WHAT IS BEING ASKED
Below are records. Copy every line with "human" in it.

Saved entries
>>>
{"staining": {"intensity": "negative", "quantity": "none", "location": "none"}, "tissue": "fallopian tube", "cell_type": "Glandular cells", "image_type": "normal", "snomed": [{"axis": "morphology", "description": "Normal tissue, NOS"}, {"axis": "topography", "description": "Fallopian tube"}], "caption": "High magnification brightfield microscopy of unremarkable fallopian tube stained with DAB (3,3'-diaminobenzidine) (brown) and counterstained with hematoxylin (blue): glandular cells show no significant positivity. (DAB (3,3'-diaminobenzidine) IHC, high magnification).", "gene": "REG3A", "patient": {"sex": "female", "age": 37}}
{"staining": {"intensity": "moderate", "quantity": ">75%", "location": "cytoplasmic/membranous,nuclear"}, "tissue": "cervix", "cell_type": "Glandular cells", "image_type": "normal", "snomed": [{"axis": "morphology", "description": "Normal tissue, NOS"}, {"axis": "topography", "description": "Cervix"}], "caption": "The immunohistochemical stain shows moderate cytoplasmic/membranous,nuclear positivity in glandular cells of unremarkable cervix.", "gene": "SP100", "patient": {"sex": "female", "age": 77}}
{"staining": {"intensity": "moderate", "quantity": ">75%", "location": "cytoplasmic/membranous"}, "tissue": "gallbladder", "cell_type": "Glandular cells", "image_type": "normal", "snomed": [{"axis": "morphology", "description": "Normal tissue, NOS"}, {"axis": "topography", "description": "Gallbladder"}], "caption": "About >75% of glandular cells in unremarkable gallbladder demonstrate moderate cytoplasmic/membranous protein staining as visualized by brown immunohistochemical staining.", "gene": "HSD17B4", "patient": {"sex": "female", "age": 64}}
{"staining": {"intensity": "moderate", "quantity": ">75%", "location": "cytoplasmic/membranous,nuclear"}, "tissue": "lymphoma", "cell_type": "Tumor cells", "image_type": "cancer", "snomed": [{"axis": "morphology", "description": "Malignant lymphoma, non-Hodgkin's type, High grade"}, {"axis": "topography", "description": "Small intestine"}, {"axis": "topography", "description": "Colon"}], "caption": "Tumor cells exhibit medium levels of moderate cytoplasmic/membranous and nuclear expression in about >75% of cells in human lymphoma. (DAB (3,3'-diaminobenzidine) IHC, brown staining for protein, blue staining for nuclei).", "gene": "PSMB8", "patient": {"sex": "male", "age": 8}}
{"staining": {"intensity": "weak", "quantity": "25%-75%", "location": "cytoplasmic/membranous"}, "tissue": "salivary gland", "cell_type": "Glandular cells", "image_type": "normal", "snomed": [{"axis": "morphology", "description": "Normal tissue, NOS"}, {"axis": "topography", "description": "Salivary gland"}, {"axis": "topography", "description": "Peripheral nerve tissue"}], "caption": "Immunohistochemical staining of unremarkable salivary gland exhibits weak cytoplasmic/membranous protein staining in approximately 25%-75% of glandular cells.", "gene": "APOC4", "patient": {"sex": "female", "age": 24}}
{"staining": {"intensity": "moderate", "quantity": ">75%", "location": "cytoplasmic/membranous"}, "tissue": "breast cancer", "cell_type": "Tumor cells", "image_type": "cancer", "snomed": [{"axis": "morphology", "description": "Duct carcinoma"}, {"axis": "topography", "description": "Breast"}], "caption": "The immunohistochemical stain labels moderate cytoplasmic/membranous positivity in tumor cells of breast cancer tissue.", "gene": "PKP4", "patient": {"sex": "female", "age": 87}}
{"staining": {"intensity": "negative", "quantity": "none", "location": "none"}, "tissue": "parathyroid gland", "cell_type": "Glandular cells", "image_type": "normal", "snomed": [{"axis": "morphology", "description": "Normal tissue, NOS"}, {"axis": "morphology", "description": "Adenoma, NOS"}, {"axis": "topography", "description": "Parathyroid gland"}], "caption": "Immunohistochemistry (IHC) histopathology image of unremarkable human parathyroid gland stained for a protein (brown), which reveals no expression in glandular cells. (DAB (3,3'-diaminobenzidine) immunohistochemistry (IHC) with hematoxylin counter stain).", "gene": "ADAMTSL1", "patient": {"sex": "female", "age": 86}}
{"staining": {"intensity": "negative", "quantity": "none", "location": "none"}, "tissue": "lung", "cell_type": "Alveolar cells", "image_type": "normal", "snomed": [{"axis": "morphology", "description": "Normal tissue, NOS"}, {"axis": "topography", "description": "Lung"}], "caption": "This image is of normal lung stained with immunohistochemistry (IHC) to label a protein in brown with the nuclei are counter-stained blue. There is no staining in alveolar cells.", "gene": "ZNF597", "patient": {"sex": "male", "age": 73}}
<<<
RESPONSE BELOW
{"staining": {"intensity": "moderate", "quantity": ">75%", "location": "cytoplasmic/membranous,nuclear"}, "tissue": "lymphoma", "cell_type": "Tumor cells", "image_type": "cancer", "snomed": [{"axis": "morphology", "description": "Malignant lymphoma, non-Hodgkin's type, High grade"}, {"axis": "topography", "description": "Small intestine"}, {"axis": "topography", "description": "Colon"}], "caption": "Tumor cells exhibit medium levels of moderate cytoplasmic/membranous and nuclear expression in about >75% of cells in human lymphoma. (DAB (3,3'-diaminobenzidine) IHC, brown staining for protein, blue staining for nuclei).", "gene": "PSMB8", "patient": {"sex": "male", "age": 8}}
{"staining": {"intensity": "negative", "quantity": "none", "location": "none"}, "tissue": "parathyroid gland", "cell_type": "Glandular cells", "image_type": "normal", "snomed": [{"axis": "morphology", "description": "Normal tissue, NOS"}, {"axis": "morphology", "description": "Adenoma, NOS"}, {"axis": "topography", "description": "Parathyroid gland"}], "caption": "Immunohistochemistry (IHC) histopathology image of unremarkable human parathyroid gland stained for a protein (brown), which reveals no expression in glandular cells. (DAB (3,3'-diaminobenzidine) immunohistochemistry (IHC) with hematoxylin counter stain).", "gene": "ADAMTSL1", "patient": {"sex": "female", "age": 86}}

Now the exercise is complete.